### Exercise materials
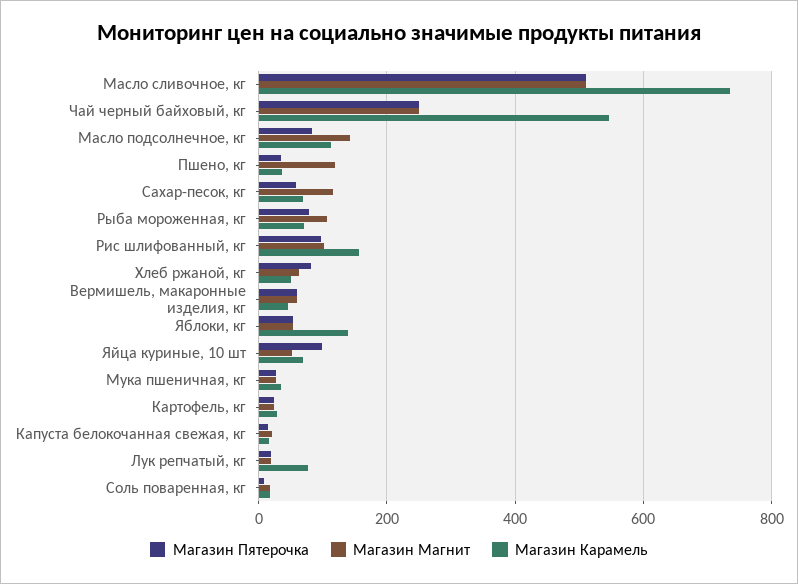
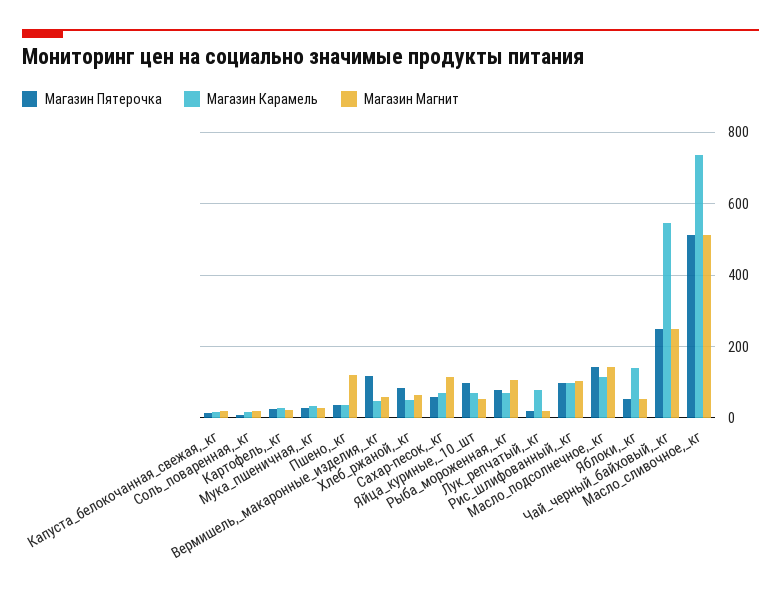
  {
    "Магазин Пятерочка": {
      "Масло сливочное, кг": 520,
      "Чай черный байховый, кг": 240,
-     "Масло подсолнечное, кг": 80,
+     "Масло подсолнечное, кг": 140,
      "Пшено, кг": 40,
      "Сахар-песок, кг": 60,
      "Рыба мороженная, кг": 80,
      "Рис шлифованный, кг": 100,
      "Хлеб ржаной, кг": 80,
-     "Вермишель, макаронные изделия, кг": 60,
+     "Вермишель, макаронные изделия, кг": 120,
      "Яблоки, кг": 60,
      "Яйца куриные, 10 шт": 100,
      "Мука пшеничная, кг": 20,
      "Картофель, кг": 20,
      "Капуста белокочанная свежая, кг": 20,
      "Лук репчатый, кг": 20,
      "Соль поваренная, кг": 0
    },
    "Магазин Магнит": {
      "Масло сливочное, кг": 520,
      "Чай черный байховый, кг": 240,
      "Масло подсолнечное, кг": 140,
      "Пшено, кг": 120,
      "Сахар-песок, кг": 120,
      "Рыба мороженная, кг": 100,
      "Рис шлифованный, кг": 100,
      "Хлеб ржаной, кг": 60,
      "Вермишель, макаронные изделия, кг": 60,
      "Яблоки, кг": 60,
      "Яйца куриные, 10 шт": 60,
      "Мука пшеничная, кг": 20,
      "Картофель, кг": 20,
      "Капуста белокочанная свежая, кг": 20,
      "Лук репчатый, кг": 20,
      "Соль поваренная, кг": 20
    },
    "Магазин Карамель": {
      "Масло сливочное, кг": 740,
      "Чай черный байховый, кг": 540,
      "Масло подсолнечное, кг": 120,
      "Пшено, кг": 40,
      "Сахар-песок, кг": 80,
      "Рыба мороженная, кг": 80,
-     "Рис шлифованный, кг": 160,
+     "Рис шлифованный, кг": 100,
      "Хлеб ржаной, кг": 60,
      "Вермишель, макаронные изделия, кг": 40,
      "Яблоки, кг": 140,
      "Яйца куриные, 10 шт": 80,
      "Мука пшеничная, кг": 40,
      "Картофель, кг": 20,
      "Капуста белокочанная свежая, кг": 20,
      "Лук репчатый, кг": 80,
      "Соль поваренная, кг": 20
    }
  }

### Required work
The expected output is the material above, repeated exactly and free of pictures.

### Response for this exercise
  {
    "Магазин Пятерочка": {
      "Масло сливочное, кг": 520,
      "Чай черный байховый, кг": 240,
-     "Масло подсолнечное, кг": 80,
+     "Масло подсолнечное, кг": 140,
      "Пшено, кг": 40,
      "Сахар-песок, кг": 60,
      "Рыба мороженная, кг": 80,
      "Рис шлифованный, кг": 100,
      "Хлеб ржаной, кг": 80,
-     "Вермишель, макаронные изделия, кг": 60,
+     "Вермишель, макаронные изделия, кг": 120,
      "Яблоки, кг": 60,
      "Яйца куриные, 10 шт": 100,
      "Мука пшеничная, кг": 20,
      "Картофель, кг": 20,
      "Капуста белокочанная свежая, кг": 20,
      "Лук репчатый, кг": 20,
      "Соль поваренная, кг": 0
    },
    "Магазин Магнит": {
      "Масло сливочное, кг": 520,
      "Чай черный байховый, кг": 240,
      "Масло подсолнечное, кг": 140,
      "Пшено, кг": 120,
      "Сахар-песок, кг": 120,
      "Рыба мороженная, кг": 100,
      "Рис шлифованный, кг": 100,
      "Хлеб ржаной, кг": 60,
      "Вермишель, макаронные изделия, кг": 60,
      "Яблоки, кг": 60,
      "Яйца куриные, 10 шт": 60,
      "Мука пшеничная, кг": 20,
      "Картофель, кг": 20,
      "Капуста белокочанная свежая, кг": 20,
      "Лук репчатый, кг": 20,
      "Соль поваренная, кг": 20
    },
    "Магазин Карамель": {
      "Масло сливочное, кг": 740,
      "Чай черный байховый, кг": 540,
      "Масло подсолнечное, кг": 120,
      "Пшено, кг": 40,
      "Сахар-песок, кг": 80,
      "Рыба мороженная, кг": 80,
-     "Рис шлифованный, кг": 160,
+     "Рис шлифованный, кг": 100,
      "Хлеб ржаной, кг": 60,
      "Вермишель, макаронные изделия, кг": 40,
      "Яблоки, кг": 140,
      "Яйца куриные, 10 шт": 80,
      "Мука пшеничная, кг": 40,
      "Картофель, кг": 20,
      "Капуста белокочанная свежая, кг": 20,
      "Лук репчатый, кг": 80,
      "Соль поваренная, кг": 20
    }
  }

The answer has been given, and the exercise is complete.